Extract Interesting Data from Reddit

Last, all you have to do is select what you want from the list.

to_extract = ['title','url','score','num_comments','view_count','ups','downs','selftext']

for e in to_extract:
    print(f"{e}: {r['data']['children'][0]['data'][e]}")
title: Spent 9hrs finding a bug yesterday, took 15mins to figure it out today
url: https://www.reddit.com/r/Python/comments/koat5n/spent_9hrs_finding_a_bug_yesterday_took_15mins_to/
score: 2204
num_comments: 180
view_count: None
ups: 2204
downs: 0
selftext: I spent the whole day finding a bug yesterday, couldn't find it at the end of the day and got a headache due to stress. Woke up today and found the bug 15 mins after.

Worrying about the delay in the project fogged my mind and I couldn't think logically, blind to different possibilities.

Taking a break and having a clear mind is very important. This has happened to me a couple of times so decided to post this here today to remember not to repeat this ever lol.


Edit: Thanks for the award kind stranger. I thought this was more of a personal problem, reading all the comments I'm happy to know I'm not alone. I feel more normal now 🙂.

Understand the Other Objects of the Reddit’s JSON

We now have covered the most important aspect of the Reddit JSON.

You Might Also Like  Upload Sitemaps to Google Search Console with the API (Python)

Let’s look at the other objects.

  • Response’s Kinds
  • Other objects inside the data

Reddit Response’s Kind

Kind returns a string that tells the type of the object. You will not find any “data” in that key.

print(r['kind'])
# Listing

In that case, ‘Listing’ represents a list of things. ‘Listing’ is used to paginate results when they are too long to display all at once.

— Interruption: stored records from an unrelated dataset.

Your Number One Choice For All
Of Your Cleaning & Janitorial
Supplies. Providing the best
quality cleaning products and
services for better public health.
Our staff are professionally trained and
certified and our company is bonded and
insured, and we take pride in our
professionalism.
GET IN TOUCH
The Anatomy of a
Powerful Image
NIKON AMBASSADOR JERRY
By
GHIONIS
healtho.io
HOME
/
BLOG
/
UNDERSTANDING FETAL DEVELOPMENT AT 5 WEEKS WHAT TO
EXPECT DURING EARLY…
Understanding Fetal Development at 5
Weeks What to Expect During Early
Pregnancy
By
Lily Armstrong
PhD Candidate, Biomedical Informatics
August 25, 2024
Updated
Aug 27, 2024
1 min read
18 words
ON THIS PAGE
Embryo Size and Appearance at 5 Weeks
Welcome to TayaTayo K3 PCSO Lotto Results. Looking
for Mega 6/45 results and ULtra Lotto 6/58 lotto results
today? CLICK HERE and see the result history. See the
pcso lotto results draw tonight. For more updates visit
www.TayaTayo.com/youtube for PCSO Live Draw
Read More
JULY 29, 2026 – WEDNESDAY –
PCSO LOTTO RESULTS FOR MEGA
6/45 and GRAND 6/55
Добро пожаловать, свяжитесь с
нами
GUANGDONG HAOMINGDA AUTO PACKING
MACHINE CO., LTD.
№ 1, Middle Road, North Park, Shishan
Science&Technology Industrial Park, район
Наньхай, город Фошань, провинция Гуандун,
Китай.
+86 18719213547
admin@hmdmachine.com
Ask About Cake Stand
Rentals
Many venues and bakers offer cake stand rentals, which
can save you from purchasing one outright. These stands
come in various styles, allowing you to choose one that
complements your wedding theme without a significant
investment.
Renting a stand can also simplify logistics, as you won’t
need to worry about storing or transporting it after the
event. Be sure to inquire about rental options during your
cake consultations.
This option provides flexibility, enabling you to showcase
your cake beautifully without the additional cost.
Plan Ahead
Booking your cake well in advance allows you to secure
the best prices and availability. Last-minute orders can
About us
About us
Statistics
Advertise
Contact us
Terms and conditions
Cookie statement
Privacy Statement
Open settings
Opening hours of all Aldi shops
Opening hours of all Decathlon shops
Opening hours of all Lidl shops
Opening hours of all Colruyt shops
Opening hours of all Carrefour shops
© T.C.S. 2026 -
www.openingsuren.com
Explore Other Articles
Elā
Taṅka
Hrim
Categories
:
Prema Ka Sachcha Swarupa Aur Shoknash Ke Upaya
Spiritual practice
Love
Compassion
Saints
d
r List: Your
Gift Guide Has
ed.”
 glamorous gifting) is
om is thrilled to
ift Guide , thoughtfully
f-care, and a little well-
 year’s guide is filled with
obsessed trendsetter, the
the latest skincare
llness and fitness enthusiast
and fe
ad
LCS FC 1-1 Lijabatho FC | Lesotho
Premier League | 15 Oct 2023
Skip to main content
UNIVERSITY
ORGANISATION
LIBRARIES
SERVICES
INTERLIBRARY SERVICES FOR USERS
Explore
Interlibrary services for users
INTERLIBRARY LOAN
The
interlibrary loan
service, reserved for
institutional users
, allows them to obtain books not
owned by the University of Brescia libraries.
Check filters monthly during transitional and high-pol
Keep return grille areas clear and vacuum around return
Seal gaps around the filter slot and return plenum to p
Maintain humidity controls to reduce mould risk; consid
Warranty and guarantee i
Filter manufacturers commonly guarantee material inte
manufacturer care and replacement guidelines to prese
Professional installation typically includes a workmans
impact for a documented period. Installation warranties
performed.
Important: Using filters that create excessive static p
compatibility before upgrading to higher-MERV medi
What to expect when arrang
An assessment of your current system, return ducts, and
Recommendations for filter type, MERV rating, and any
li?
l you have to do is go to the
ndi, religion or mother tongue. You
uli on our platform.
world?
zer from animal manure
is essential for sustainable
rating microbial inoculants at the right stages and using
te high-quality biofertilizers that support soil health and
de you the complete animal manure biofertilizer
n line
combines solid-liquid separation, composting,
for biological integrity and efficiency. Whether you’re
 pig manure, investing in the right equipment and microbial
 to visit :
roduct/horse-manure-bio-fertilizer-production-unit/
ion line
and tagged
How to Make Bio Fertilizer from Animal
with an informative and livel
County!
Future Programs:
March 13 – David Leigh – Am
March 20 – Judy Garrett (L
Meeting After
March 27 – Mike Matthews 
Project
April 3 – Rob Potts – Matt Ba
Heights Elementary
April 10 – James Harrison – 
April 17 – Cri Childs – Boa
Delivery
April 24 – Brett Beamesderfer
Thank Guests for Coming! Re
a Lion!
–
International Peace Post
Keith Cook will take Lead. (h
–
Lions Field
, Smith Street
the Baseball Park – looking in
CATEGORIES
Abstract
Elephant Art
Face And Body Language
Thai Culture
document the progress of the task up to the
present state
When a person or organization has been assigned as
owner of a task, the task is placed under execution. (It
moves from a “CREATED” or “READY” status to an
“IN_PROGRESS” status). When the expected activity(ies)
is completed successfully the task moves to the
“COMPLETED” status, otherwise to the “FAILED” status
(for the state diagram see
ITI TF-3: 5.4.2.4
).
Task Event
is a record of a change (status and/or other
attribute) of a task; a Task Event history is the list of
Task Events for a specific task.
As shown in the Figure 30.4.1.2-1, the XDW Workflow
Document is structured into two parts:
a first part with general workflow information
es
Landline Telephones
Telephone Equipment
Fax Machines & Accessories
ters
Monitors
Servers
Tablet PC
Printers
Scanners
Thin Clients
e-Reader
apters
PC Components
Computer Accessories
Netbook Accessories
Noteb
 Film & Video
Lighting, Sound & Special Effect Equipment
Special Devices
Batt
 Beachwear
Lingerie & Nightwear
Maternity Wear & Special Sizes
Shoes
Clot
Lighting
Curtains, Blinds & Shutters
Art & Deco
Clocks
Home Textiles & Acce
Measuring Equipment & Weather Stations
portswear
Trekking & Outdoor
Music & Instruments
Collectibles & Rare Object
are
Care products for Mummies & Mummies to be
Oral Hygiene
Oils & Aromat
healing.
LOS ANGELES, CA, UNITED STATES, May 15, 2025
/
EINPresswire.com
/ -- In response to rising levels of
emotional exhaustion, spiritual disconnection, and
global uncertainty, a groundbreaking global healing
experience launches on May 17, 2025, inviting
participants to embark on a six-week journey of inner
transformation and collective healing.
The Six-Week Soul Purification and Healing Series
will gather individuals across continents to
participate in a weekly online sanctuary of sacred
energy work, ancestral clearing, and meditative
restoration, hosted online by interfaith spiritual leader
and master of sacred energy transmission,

If we look at the actual post ‘kind’, you will see a different string identifier.

r['data']['children'][0]['kind']
# 't3'

Here are the meanings of the other list identifiers.

  • t1: Comment
  • t2: Account
  • t3: Link
  • t4: Message
  • t5: Subreddit
  • t6: Award

Other Objects Inside the Data

Inside the data, we had 5 elements: modhash, dist, children, after, before.

r['data'].keys()
# dict_keys(['modhash', 'dist', 'children', 'after', 'before'])

We have already covered the ‘children‘ element, let’s look at the others.

print(f"Modhash: {r['data']['modhash']}")
print(f"dist: {r['data']['dist']}")
print(f"after: {r['data']['after']}")
print(f"before: {r['data']['before']}")
# Modhash: 
# dist: 100
# after: t3_kkwabd
# before: None
  • Modhash: The modhash is to prevent CSRF, but since we did not log-in to make that request, we did not set modhash.
  • Dist: Is the number of items that you extracted
  • After: Name of the listing that follows after this page. None if no page after (i.e. you extracted the last result).
  • Before: Name of the listing that comes before this page

Conclusion

There it is. Hopefully, Reddit’s API JSON response makes a little more sense for you. If you want to dive deeper, you can always go to the dev documentation or to this outdated repository on the subject.